WORK TO COMPLETE —
1 > In the Ethier article, reproduce word for word the passage that begins at the words "JAWS and the" and stops after the words "unless otherwise indicated.".
2 > According to the Ethier article, which two players did the Dodgers send to the A's to acquire André Ethier?
3 > Summarize the Ethier article in two sentences.

TEXT SEGMENT —
────────────────

JAWS and the 2023 Hall of Fame Ballot: Andre Ethier

Kelvin Kuo-USA TODAY Sports

The following article is part of Jay Jaffe’s ongoing look at the candidates on the BBWAA 2023 Hall of Fame ballot. For a detailed introduction to this year’s ballot, and other candidates in the series, use the tool above; an introduction to JAWS can be found here. For a tentative schedule, and a chance to fill out a Hall of Fame ballot for our crowdsourcing project, see here. All WAR figures refer to the Baseball-Reference version unless otherwise indicated.

2023 BBWAA Candidate: Andre Ethier

Player Pos Career WAR Peak WAR JAWS H HR SB AVG/OBP/SLG OPS+
André Ethier RF 21.5 18.8 20.2 1,367 162 29 .285/.359/.463 122

SOURCE: Baseball-Reference

It would be an overstatement to call the Dodgers’ acquisition of André Ethier a turning point in the franchise’s history, but when the team snagged him from the A’s in December 2005 in exchange for an infielder Antonio Perez and outfielder Milton Bradley, it had made just three postseason appearances and won a grand total of one playoff game in the first 11 years of the Wild Card era — one playoff game since winning the World Series in 1988, even. During the course of Ethier’s 12-year career, the Dodgers reached the playoffs eight times, and while injuries limited his role at the end, he signed off with a pinch-hit RBI single in Game 7 of the 2017 World Series, and retired as the franchise leader in postseason games played (51).

────────────────

MATERIAL SUPPLIED —

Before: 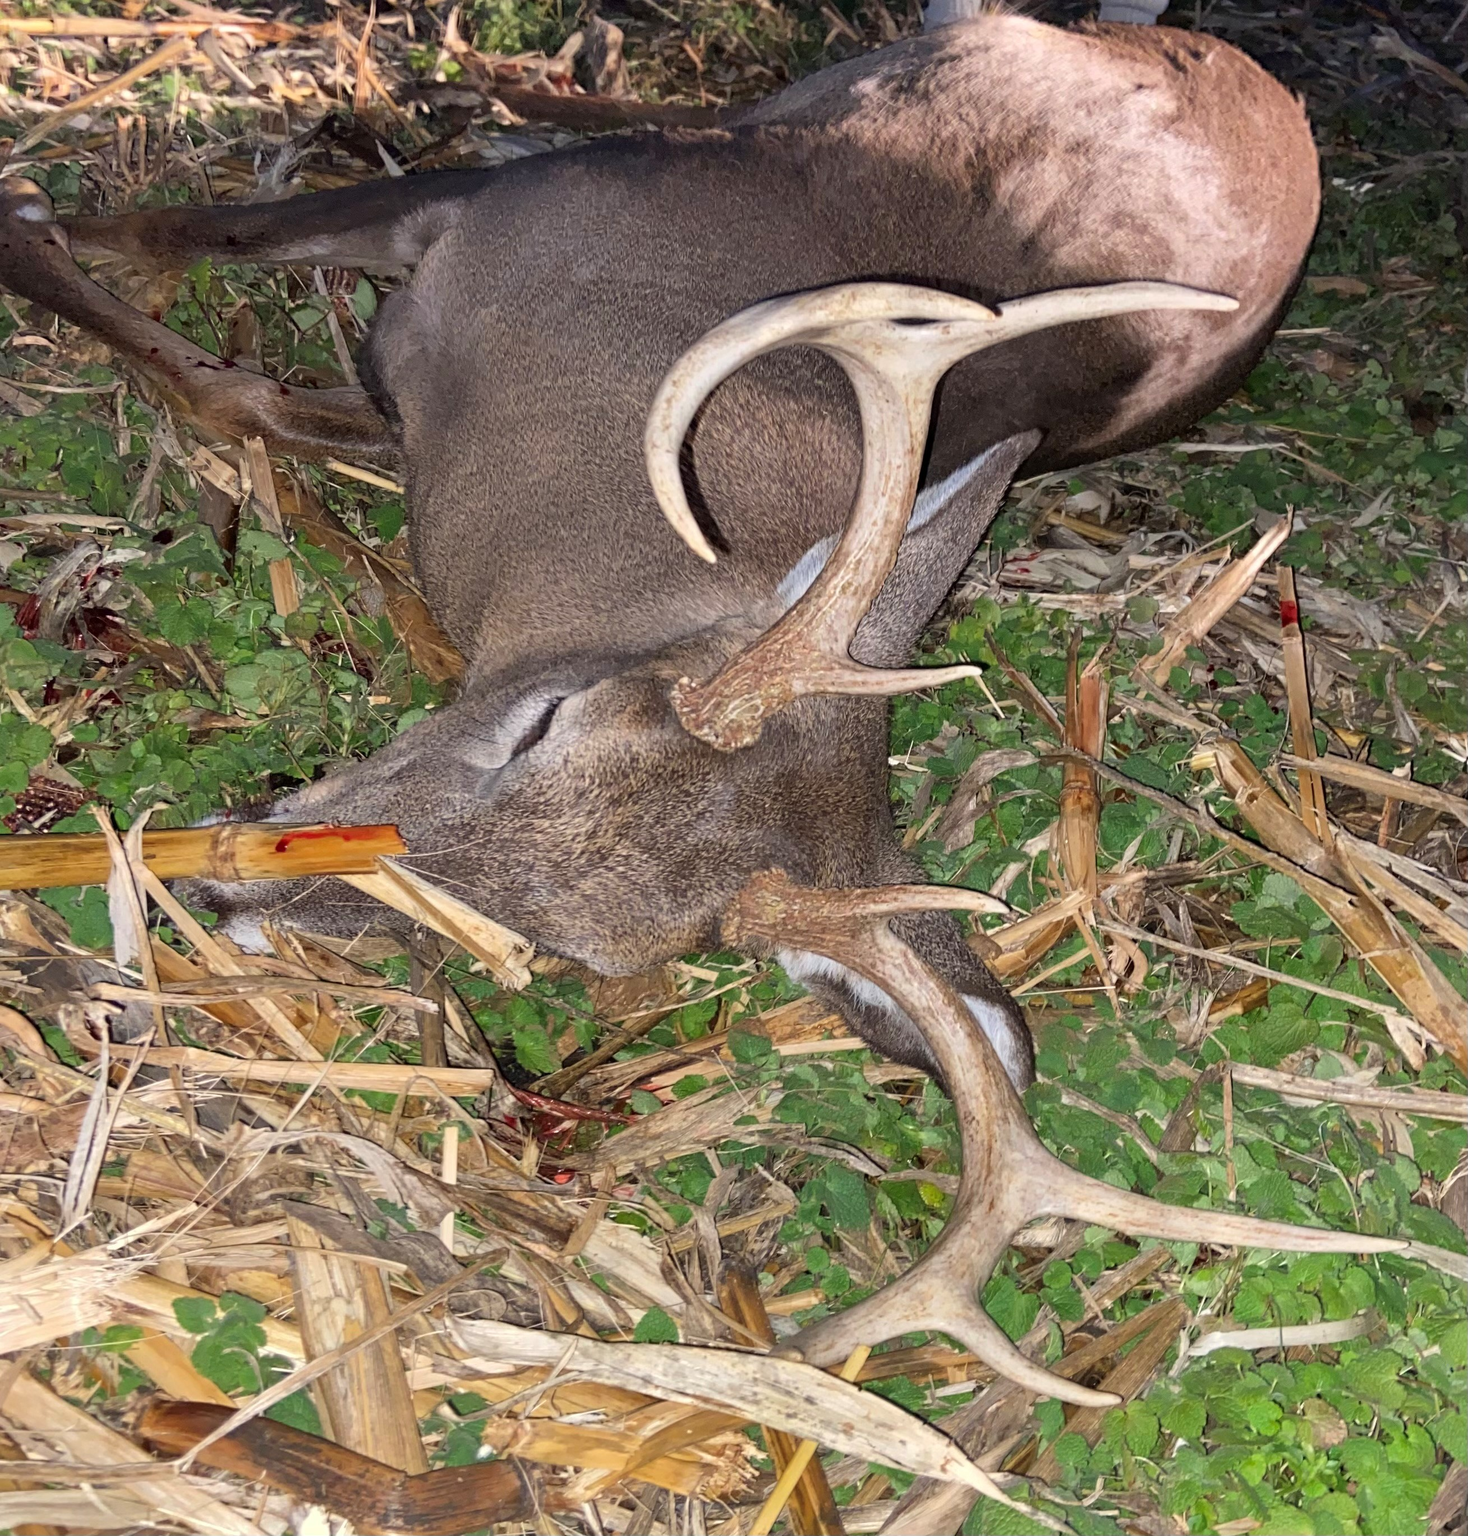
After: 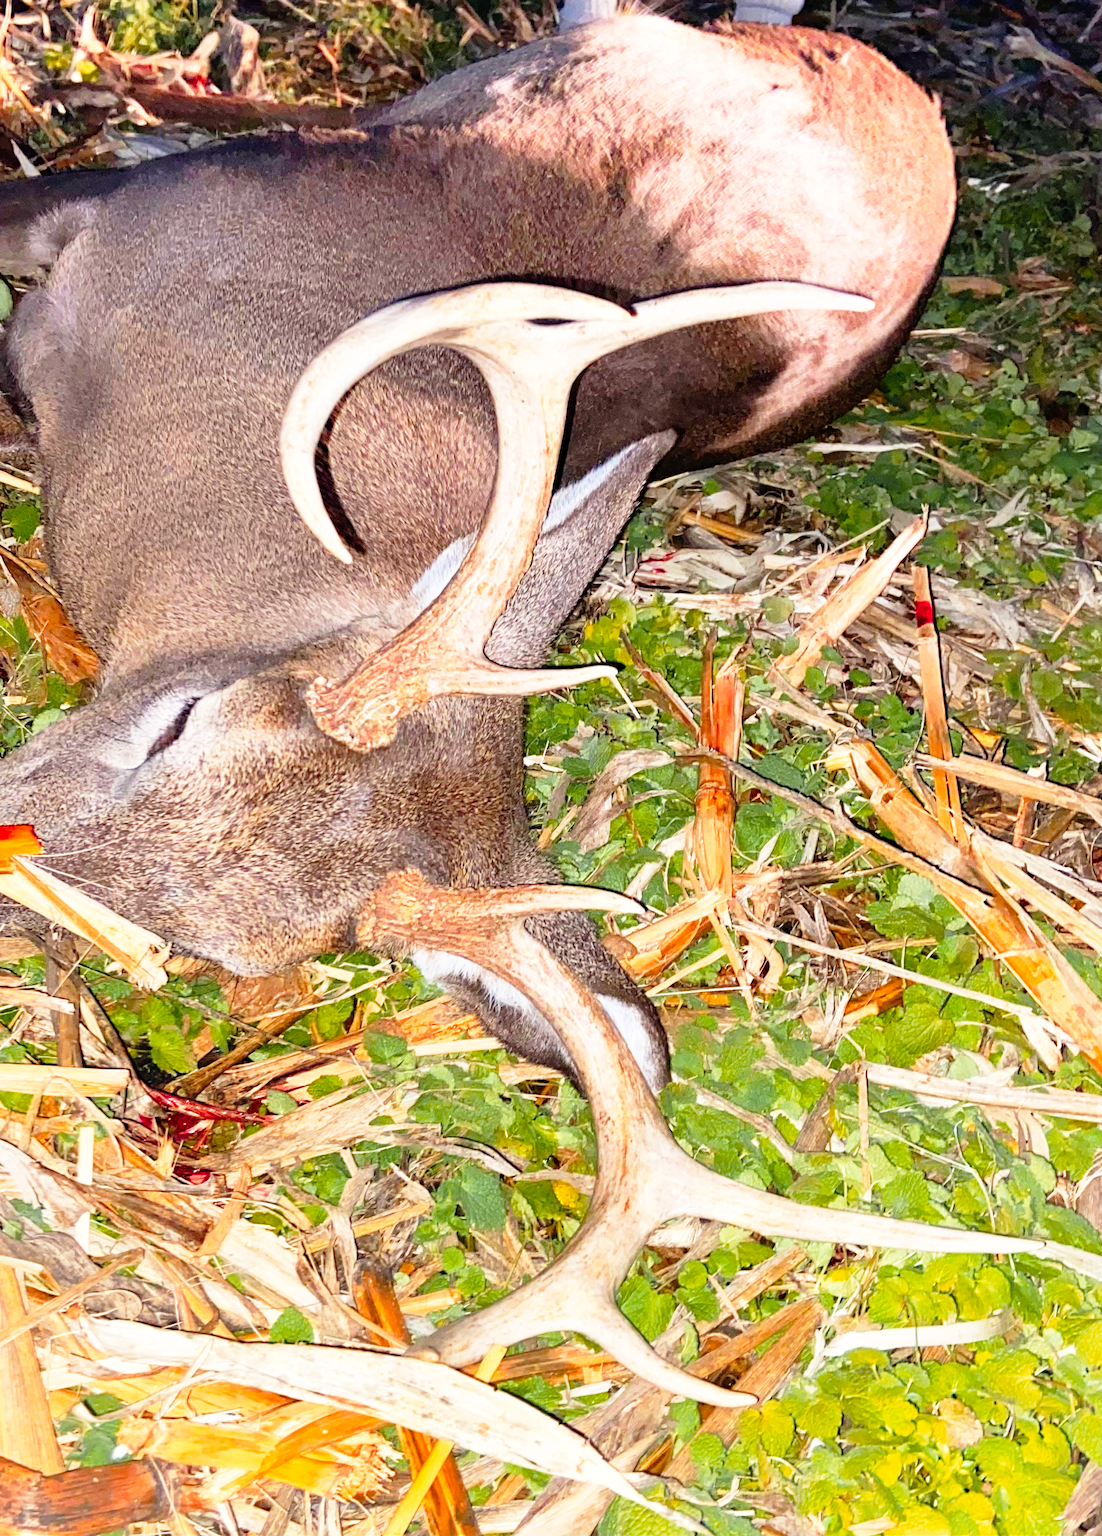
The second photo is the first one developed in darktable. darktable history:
color zones: curves: ch1 [(0.309, 0.524) (0.41, 0.329) (0.508, 0.509)]; ch2 [(0.25, 0.457) (0.75, 0.5)]
crop and rotate: left 24.854%
base curve: curves: ch0 [(0, 0) (0.012, 0.01) (0.073, 0.168) (0.31, 0.711) (0.645, 0.957) (1, 1)], preserve colors none
color balance rgb: perceptual saturation grading › global saturation 35.426%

────────────────

THE RESPONSES —
1 >
JAWS and the 2023 Hall of Fame Ballot: Andre Ethier

Kelvin Kuo-USA TODAY Sports

The following article is part of Jay Jaffe’s ongoing look at the candidates on the BBWAA 2023 Hall of Fame ballot. For a detailed introduction to this year’s ballot, and other candidates in the series, use the tool above; an introduction to JAWS can be found here. For a tentative schedule, and a chance to fill out a Hall of Fame ballot for our crowdsourcing project, see here. All WAR figures refer to the Baseball-Reference version unless otherwise indicated.

2 > Infielder Antonio Perez and outfielder Milton Bradley.

3 > As part of Jay Jaffe's look at the BBWAA 2023 Hall of Fame ballot, the article examines André Ethier, a right fielder with 21.5 career WAR, 162 home runs and a .285/.359/.463 line. The Dodgers acquired him from the A's in December 2005, reached the playoffs eight times during his 12-year career, and saw him retire as the franchise leader in postseason games played with 51.